→ EXCERPT:
##########

Mahoney and Thelen (2010) distinguish between four different types of gradual change such as layering, displacement, drift and conversion. Displacement as the word suggests means that an institution is drastically changed from the old one. This change is usually introduced by the losers of the old type and may be associated with a rebellious or revolutionary atmosphere. Layering opposed to displacement occurs when new rules are attached to the old ones, hence it does not introduce completely new institutions but it rather amends, revises or adds to the existing ones thereby changing the ways in which behaviour is structured.

Drift occurs when rules do not change, however, their impact varies due to the change in external

conditions. When actors chose not to act but their inaction can cause change in the institution. In the end conversion occurs when the rules do not change but they are interpreted and enacted in different ways. According to Mahoney and Thelen (2010) this gap is not produced by neglect, but rather by actors trying to exploit the ambiguities of the formal rules. In addition to this, administrative capacities play an important role for the last two types of change, because low capacities can create gaps and ambiguities which become quite attractive to those who oppose the change.

##########

→ RECORDS PROVIDED:

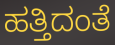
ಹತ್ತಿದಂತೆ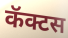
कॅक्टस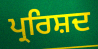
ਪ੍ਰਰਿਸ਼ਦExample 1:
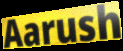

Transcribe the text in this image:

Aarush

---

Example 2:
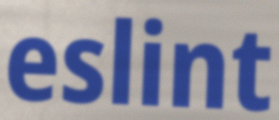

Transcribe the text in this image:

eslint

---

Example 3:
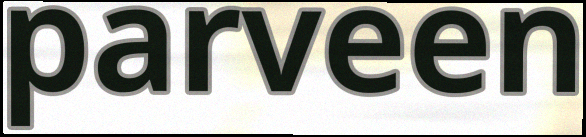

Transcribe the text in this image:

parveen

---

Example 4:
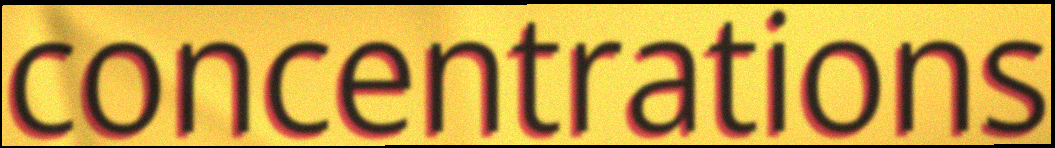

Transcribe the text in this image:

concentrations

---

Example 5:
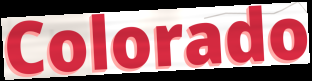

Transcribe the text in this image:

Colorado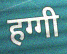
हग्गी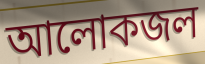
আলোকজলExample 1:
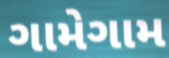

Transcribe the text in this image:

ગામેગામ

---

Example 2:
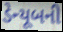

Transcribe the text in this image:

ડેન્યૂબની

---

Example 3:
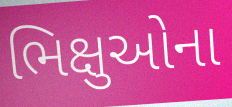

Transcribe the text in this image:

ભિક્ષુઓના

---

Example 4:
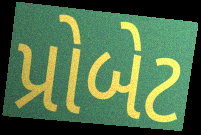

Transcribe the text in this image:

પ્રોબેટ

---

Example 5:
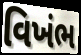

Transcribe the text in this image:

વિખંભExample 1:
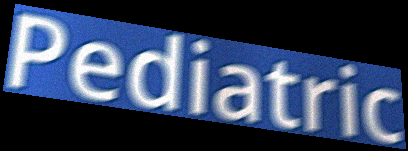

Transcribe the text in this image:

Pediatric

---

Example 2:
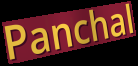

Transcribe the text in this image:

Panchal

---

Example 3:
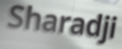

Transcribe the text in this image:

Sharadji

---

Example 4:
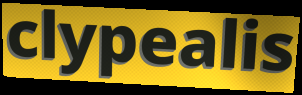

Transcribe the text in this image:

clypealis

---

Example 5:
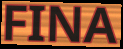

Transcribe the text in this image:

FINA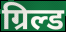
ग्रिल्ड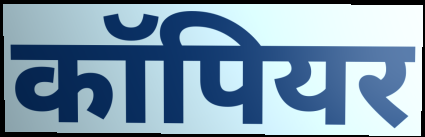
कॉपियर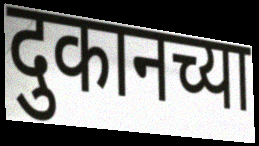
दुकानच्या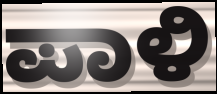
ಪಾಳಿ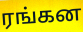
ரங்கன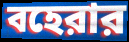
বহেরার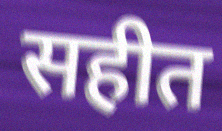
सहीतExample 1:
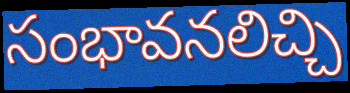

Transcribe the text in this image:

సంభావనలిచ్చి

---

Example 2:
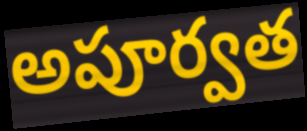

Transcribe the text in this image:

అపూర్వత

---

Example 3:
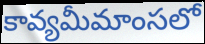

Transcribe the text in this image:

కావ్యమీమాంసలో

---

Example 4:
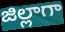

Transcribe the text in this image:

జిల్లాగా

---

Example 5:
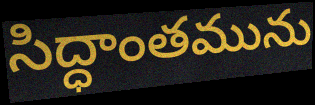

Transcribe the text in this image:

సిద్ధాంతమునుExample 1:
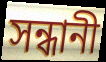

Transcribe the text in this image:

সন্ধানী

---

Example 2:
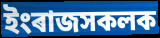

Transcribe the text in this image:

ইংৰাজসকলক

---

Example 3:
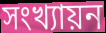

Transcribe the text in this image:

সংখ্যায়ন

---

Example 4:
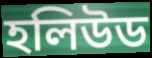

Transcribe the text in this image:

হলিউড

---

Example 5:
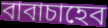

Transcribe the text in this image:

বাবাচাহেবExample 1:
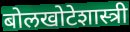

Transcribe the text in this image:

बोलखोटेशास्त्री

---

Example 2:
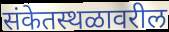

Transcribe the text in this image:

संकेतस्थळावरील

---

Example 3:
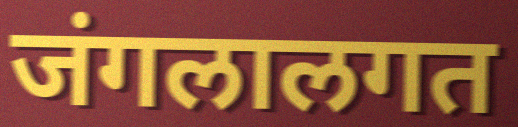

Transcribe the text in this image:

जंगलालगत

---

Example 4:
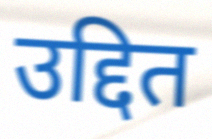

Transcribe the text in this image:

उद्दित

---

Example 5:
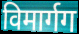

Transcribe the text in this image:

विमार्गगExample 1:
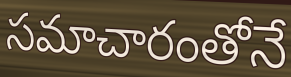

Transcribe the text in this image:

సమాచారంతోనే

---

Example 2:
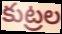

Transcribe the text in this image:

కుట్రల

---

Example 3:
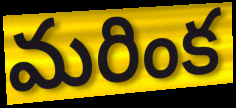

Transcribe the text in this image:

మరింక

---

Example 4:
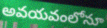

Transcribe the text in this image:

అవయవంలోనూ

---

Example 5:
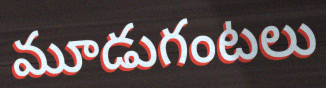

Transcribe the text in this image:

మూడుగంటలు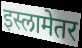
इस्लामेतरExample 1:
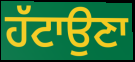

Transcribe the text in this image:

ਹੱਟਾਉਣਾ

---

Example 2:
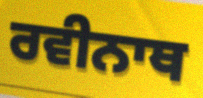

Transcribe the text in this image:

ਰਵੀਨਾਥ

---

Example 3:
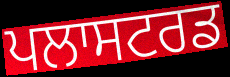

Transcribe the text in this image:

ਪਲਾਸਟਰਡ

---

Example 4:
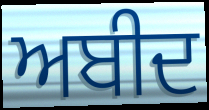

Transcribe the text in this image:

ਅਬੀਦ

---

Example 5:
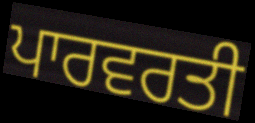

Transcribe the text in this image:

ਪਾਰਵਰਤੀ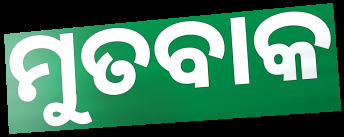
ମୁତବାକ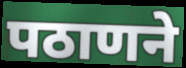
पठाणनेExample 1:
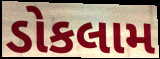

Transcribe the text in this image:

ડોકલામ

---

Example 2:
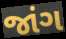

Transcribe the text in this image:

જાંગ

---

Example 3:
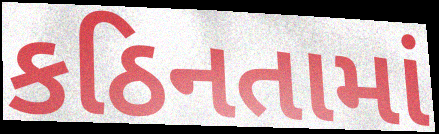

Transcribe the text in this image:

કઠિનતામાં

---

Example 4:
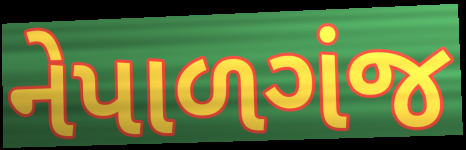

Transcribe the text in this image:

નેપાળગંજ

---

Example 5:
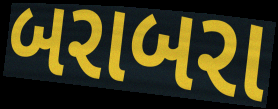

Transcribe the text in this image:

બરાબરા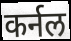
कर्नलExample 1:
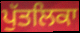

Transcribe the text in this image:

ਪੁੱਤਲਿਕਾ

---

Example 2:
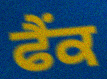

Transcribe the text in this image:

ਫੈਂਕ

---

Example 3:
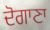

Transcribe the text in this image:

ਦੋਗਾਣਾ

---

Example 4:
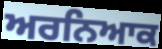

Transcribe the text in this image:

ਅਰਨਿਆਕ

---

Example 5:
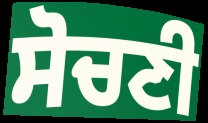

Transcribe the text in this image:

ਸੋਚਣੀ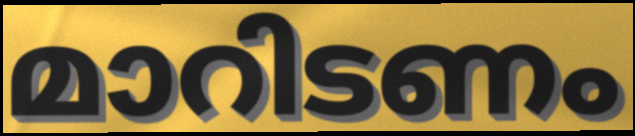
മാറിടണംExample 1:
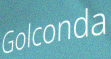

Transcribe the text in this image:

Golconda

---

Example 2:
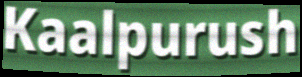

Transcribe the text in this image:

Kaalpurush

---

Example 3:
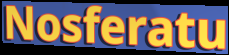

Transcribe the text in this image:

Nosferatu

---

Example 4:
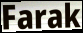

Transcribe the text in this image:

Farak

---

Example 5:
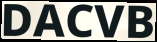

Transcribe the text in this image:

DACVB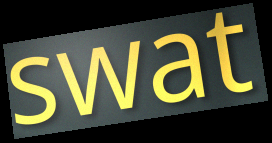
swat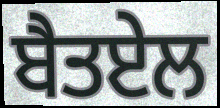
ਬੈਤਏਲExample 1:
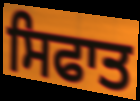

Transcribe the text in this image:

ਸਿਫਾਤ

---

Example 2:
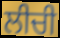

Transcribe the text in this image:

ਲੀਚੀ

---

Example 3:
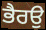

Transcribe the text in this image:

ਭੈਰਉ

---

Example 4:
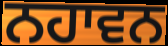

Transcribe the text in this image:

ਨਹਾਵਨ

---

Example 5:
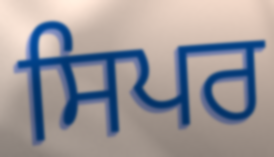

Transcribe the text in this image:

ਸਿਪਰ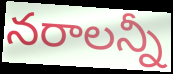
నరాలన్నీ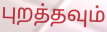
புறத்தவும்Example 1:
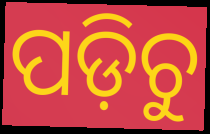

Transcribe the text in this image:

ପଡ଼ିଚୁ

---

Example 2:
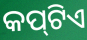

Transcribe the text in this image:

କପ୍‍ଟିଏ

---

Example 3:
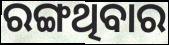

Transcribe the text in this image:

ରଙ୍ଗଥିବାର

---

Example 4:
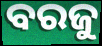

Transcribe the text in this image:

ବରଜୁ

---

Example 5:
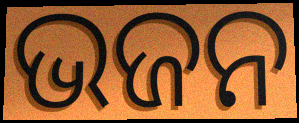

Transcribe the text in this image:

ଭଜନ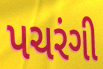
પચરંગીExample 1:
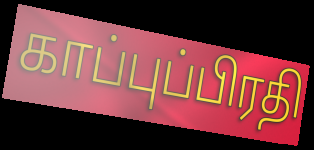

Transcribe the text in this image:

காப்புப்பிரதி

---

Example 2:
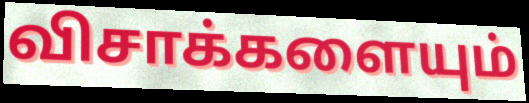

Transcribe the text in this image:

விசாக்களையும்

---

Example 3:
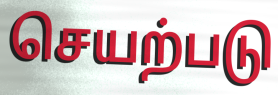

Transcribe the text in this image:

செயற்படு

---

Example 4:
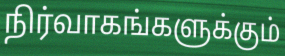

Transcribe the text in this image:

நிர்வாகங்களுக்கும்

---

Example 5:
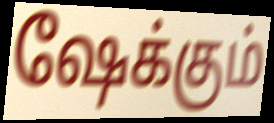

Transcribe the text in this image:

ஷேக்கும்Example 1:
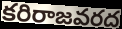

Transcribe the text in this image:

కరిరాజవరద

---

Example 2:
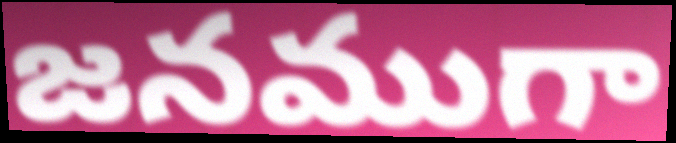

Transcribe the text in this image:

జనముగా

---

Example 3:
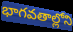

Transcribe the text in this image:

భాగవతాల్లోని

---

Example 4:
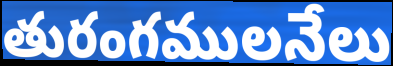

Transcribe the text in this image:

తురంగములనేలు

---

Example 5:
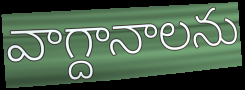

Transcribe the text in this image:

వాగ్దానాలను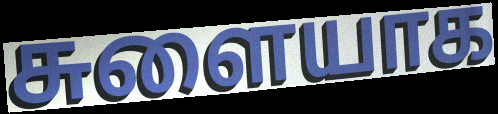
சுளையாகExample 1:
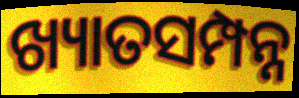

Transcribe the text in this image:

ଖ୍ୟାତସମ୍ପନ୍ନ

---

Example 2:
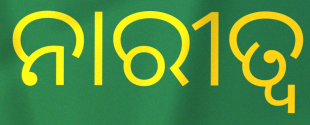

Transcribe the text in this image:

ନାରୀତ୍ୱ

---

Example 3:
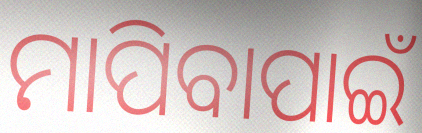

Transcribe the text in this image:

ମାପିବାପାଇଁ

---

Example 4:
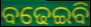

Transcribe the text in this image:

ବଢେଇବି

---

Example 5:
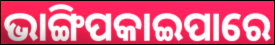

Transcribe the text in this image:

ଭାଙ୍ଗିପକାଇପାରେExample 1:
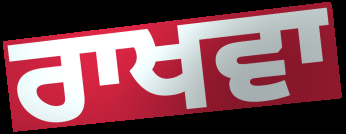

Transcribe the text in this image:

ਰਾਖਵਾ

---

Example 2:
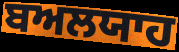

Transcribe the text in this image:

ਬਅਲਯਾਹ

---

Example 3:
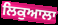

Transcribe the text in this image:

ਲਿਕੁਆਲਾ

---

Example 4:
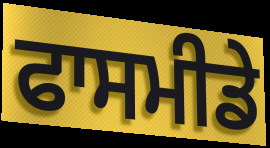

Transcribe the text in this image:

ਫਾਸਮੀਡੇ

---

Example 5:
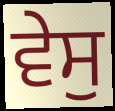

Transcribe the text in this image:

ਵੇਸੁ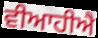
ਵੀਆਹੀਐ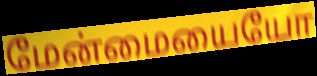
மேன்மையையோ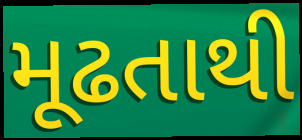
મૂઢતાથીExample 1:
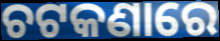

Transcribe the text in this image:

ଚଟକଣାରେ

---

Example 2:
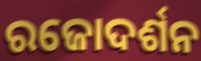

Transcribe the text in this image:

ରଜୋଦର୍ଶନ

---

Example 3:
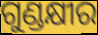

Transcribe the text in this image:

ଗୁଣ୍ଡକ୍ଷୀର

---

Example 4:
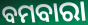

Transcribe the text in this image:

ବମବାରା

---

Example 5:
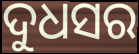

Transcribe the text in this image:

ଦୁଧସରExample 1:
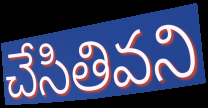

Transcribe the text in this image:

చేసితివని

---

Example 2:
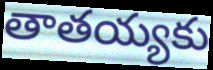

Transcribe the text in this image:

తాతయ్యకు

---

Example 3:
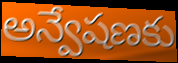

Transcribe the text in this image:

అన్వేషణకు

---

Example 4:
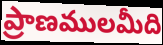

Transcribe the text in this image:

##########

→ COMPLETE THE FOLLOWING:
- 1) Transcribe the passage on institutional change, starting at "Mahoney and Thelen (2010) distinguish" and ending at "behaviour is structured.".
- 2) For each statement, decide whether the passage on institutional change supports it. Answer yes or no, and quote the deciding words. (a) Layering introduces completely new institutions. (b) Displacement is usually introduced by the losers of the old type. (c) Conversion occurs when the rules themselves change.
- 3) List every type of gradual change named in the passage on institutional change.
The data bear no relation to the passage on institutional change.

→ ANSWERS FOR THE TASKS:
- 1)
Mahoney and Thelen (2010) distinguish between four different types of gradual change such as layering, displacement, drift and conversion. Displacement as the word suggests means that an institution is drastically changed from the old one. This change is usually introduced by the losers of the old type and may be associated with a rebellious or revolutionary atmosphere. Layering opposed to displacement occurs when new rules are attached to the old ones, hence it does not introduce completely new institutions but it rather amends, revises or adds to the existing ones thereby changing the ways in which behaviour is structured.

- 2)
(a) No: "it does not introduce completely new institutions"
(b) Yes: "This change is usually introduced by the losers of the old type"
(c) No: "conversion occurs when the rules do not change but they are interpreted and enacted in different ways"

- 3) layering, displacement, drift, conversion